## How to complete this task
Work out how many lines in this listing hold the word "wire", and give the number with nothing added.
[Start of section]
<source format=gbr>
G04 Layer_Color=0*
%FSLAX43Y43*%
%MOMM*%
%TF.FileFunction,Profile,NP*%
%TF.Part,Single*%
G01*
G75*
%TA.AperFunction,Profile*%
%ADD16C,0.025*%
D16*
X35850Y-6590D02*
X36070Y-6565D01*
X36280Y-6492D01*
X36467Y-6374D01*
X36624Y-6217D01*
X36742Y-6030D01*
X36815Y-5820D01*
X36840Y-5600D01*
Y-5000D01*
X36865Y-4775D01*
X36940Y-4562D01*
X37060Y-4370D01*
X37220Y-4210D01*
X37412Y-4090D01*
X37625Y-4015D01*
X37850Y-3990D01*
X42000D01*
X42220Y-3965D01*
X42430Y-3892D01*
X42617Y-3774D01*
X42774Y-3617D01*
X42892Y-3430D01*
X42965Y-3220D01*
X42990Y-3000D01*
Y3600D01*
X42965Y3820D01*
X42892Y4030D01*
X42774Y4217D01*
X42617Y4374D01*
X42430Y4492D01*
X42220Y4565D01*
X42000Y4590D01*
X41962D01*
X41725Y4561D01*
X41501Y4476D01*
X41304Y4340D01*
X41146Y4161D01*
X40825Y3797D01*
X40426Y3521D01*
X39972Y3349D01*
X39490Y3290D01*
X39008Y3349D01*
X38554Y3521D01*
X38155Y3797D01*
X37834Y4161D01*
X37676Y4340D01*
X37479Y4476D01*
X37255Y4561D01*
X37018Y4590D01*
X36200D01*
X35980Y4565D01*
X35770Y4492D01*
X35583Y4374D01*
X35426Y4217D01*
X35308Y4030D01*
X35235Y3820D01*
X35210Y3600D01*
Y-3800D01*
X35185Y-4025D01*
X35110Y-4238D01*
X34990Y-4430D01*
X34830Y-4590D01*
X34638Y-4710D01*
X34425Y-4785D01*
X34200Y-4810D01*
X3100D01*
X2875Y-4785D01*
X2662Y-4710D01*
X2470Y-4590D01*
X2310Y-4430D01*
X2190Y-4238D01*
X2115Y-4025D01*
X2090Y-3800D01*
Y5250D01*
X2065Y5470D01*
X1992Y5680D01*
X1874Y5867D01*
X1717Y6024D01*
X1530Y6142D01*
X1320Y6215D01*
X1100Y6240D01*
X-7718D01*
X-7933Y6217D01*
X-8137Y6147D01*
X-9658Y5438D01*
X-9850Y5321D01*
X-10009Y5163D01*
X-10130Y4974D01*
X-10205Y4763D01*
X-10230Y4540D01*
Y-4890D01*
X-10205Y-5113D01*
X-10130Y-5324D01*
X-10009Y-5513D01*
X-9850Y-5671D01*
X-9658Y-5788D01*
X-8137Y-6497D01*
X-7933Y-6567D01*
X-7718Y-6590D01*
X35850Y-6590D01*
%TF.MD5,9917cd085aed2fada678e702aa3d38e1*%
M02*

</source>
[End of section]
[Start of section]
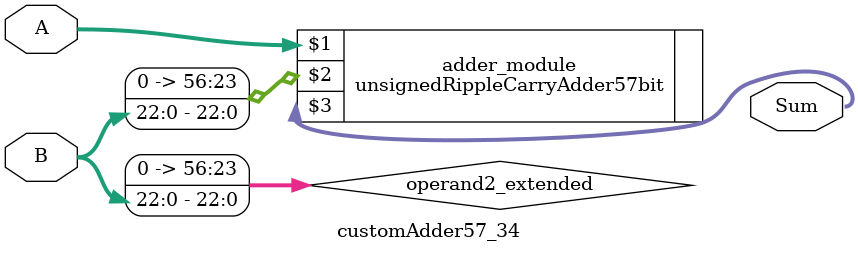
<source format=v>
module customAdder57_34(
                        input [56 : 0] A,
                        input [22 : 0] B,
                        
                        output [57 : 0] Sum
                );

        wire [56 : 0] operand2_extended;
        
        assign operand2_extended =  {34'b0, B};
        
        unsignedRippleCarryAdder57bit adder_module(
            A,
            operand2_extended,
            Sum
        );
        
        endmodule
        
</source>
[End of section]
[Start of section]
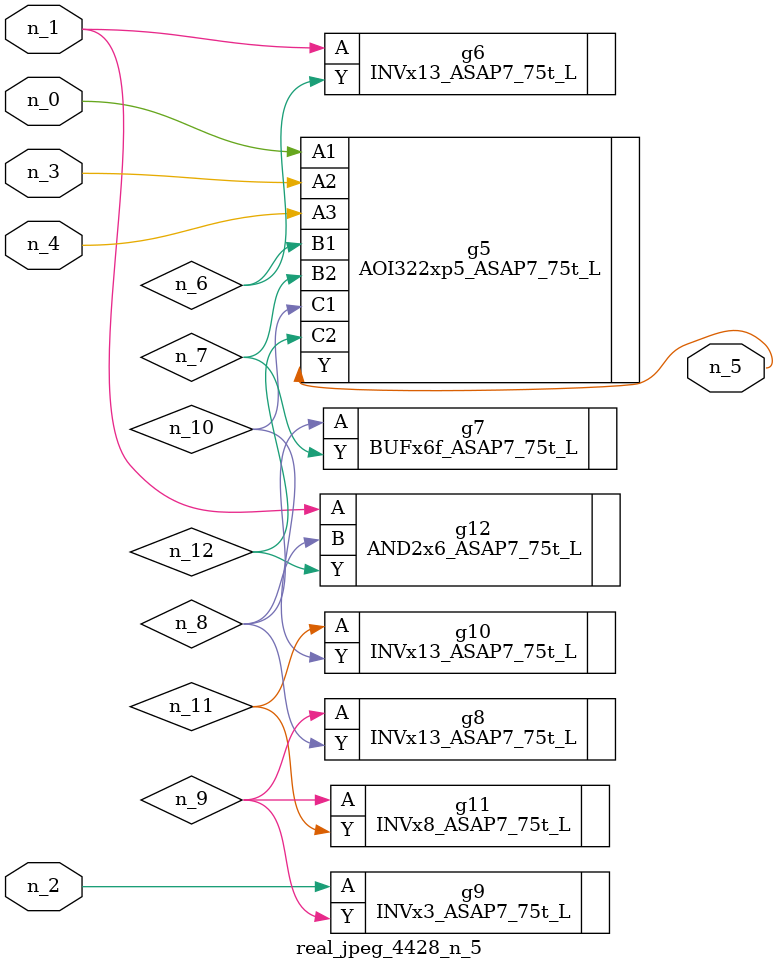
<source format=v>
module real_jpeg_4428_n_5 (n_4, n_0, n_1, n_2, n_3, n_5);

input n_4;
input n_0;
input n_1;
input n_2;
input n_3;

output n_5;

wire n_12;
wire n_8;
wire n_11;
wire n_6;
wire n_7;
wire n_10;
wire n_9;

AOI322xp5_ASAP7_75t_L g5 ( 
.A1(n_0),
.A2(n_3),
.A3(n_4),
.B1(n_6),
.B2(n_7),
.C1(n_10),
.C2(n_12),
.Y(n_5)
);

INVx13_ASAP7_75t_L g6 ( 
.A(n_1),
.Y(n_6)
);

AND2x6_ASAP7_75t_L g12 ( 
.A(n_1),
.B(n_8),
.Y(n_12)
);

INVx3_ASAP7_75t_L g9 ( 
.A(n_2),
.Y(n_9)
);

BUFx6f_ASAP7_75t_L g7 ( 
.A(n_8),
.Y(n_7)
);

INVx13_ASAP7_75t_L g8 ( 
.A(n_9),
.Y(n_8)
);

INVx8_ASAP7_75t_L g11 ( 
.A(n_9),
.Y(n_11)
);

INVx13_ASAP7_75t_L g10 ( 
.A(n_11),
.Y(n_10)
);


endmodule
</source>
[End of section]
## Written solution
8